Chopin et la tuberculose : une malédiction familiale et amicale.
La sœur de Chopin, Emilia meurt de la tuberculose en 1827, lui en mourut en 1849.
À partir de 1842, Chopin, dont l’état de santé va en s’aggravant. Comme les prémices du destin funèbre de Chopin, Jan Matuszyński, son ami d’enfance, médecin, lui aussi exilé à Paris depuis 1834, meurt des suites de la tuberculose à seulement 33 ans au printemps 1842. Chopin le veille jusqu’au dernier jour et sa mort est un coup terrible pour lui.
Une vingtaine d’années auparavant, c’est la sœur de Frédéric Chopin, Emilia, qui décède de cette maladie en 1827.
Malgré la tentative de guérison par une retraite à Majorque suggérée par sa compagne George Sand en 1838-1839, l’état de santé de Frédéric Chopin ne s’améliore guère et la Faucheuse emporte l’illustre compositeur en 1849 à l’âge de 39 ans.

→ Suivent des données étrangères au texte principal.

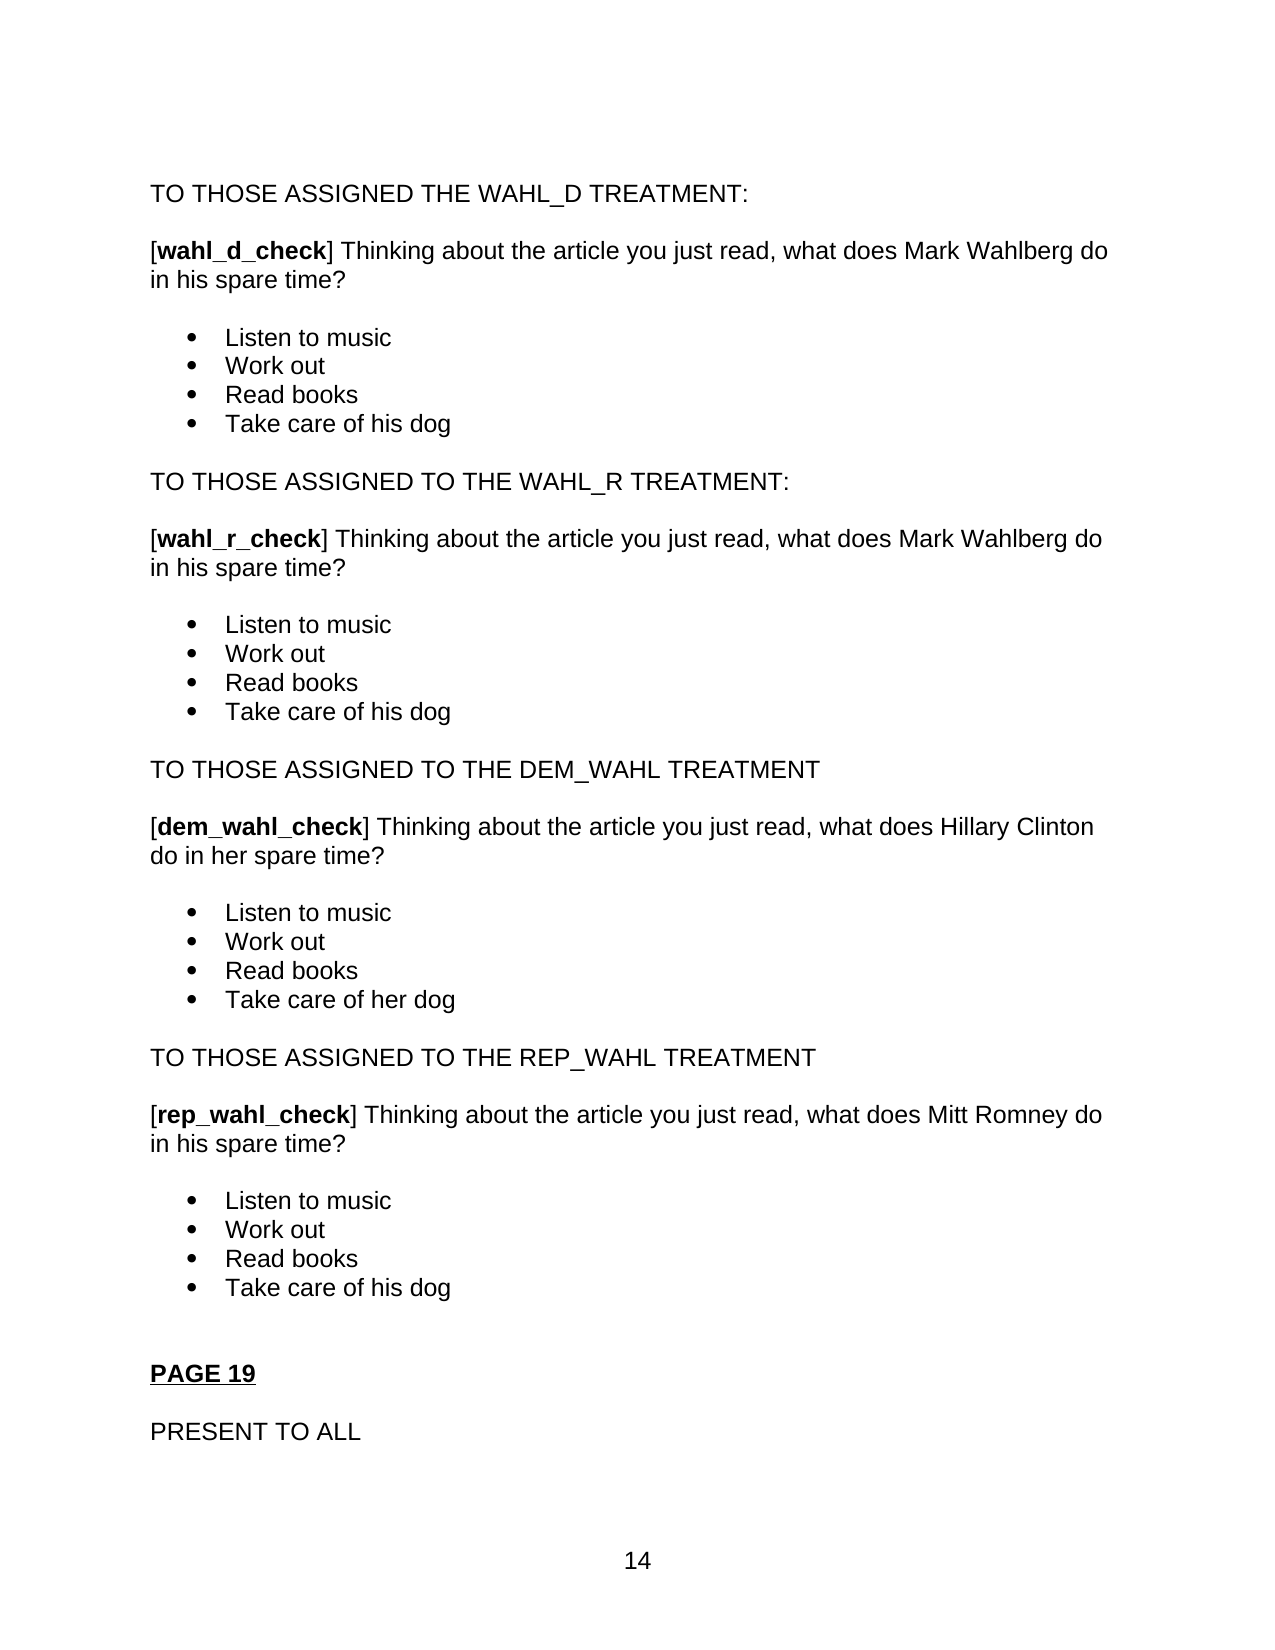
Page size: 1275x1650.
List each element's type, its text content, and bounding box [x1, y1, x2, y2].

Encore aujourd’hui, les circonstances du décès de Chopin restent soumises à interprétation médicale. En effet, une équipe de scientifiques a été autorisée à observer le cœur de Chopin qui repose, telle une relique, dans une urne de cristal remplie de cognac placée dans un pilier de l’église de la Sainte-Croix de Varsovie, en Pologne.
En examinant le cœur, ils ont constaté qu’il était recouvert d’une fine couche de fibres blanches, avec de petites lésions apparentes, qui peuvent faire penser aux symptômes d’une autre maladie… qui serait génétique !
En 2008, des scientifiques avaient voulu effectuer des analyses ADN pour prouver que le musicien n’était pas mort d’une tuberculose, contrairement à ce qui est affiché sur son certificat de décès, mais d’une mucoviscidose. Leur demande avait été rejetée par le ministre polonais de la Culture, de peur d’abîmer irréversiblement l’organe.